Kari Polanyi Levitt reflects on her education and career as an economist, in the UK, Canada, and the Caribbean. As an undergraduate at LSE, she studied with scholars such as Nicholas Kaldor and W. Arthur Lewis. Once in Canada, she was writing for labor unions and overseeing the preparation of the input-output tables of Canada’s Atlantic region for Statistics Canada. A request from the Canadian social democratic party (the NDP) brought her to study the effects of FDIs on an economy dominated by extractive industries, a topic she developed in her book published in 1970 Silent Surrender: The Multinational Corporation in Canada. In the 1960s, encounters with Alister McIntyre, Stephen Hymer and others brought her not only to study transnational corporations but also to study development economics, focusing on the Caribbean countries, which she first began visiting in 1960. Since then, she developed systematic collaboration with scholars at the University of the West Indies, especially Lloyd Best with whom she wrote the landmark study: Essays on the Theory of Plantation Economy: A Historical and Institutional Approach to Caribbean Economic Development.

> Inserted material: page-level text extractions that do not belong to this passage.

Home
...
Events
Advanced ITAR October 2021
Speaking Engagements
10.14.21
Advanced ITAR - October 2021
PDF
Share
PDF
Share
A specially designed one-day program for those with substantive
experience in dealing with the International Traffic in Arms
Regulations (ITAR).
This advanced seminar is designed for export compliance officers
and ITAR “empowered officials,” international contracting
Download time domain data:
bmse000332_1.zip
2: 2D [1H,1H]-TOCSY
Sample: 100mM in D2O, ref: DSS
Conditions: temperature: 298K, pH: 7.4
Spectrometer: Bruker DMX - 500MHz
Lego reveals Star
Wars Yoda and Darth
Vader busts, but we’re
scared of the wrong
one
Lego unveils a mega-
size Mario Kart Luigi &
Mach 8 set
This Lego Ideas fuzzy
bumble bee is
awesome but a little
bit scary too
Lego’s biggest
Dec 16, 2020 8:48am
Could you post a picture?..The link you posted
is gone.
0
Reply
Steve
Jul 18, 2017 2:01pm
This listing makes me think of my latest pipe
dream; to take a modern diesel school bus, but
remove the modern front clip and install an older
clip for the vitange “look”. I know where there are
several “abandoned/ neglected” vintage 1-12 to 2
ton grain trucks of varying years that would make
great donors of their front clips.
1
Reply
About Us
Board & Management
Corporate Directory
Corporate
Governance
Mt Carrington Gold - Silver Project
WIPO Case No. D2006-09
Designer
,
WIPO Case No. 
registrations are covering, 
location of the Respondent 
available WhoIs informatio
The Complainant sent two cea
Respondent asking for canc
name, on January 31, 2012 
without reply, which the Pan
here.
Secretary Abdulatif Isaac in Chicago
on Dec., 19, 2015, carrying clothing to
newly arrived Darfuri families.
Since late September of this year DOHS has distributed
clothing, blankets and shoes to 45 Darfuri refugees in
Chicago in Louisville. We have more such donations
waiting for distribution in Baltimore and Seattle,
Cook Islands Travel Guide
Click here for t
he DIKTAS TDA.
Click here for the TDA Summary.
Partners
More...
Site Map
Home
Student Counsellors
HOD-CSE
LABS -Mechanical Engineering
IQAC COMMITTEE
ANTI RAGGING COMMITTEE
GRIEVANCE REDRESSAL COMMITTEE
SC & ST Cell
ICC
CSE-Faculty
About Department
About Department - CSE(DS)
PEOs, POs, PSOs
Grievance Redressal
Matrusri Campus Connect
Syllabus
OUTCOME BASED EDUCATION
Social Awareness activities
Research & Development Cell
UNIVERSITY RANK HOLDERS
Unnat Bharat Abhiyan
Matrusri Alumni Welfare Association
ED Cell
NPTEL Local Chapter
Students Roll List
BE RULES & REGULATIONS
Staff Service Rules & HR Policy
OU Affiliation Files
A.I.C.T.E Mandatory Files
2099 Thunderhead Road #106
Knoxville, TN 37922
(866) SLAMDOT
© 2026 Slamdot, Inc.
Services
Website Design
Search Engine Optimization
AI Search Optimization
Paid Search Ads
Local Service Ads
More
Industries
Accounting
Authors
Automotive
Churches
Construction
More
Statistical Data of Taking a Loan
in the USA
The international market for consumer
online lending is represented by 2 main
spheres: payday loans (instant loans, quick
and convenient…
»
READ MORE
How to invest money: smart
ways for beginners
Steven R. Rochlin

About “Polyanyi on Polanyi”:
Kari Polanyi Levitt, Emerita Professor of Economics at McGill University, is a legend in the economics profession, famous for her contributions to economic development and economic sovereignty. But she has also had a legendary life: the only child of the influential political economist Karl Polanyi, Kari’s research has carried her from the London Blitz to the Canadian labor movement to the government of Trinidad and Tobago.
In this series Polanyi reflects on an extraordinary life, and the extraordinary legacy of her family.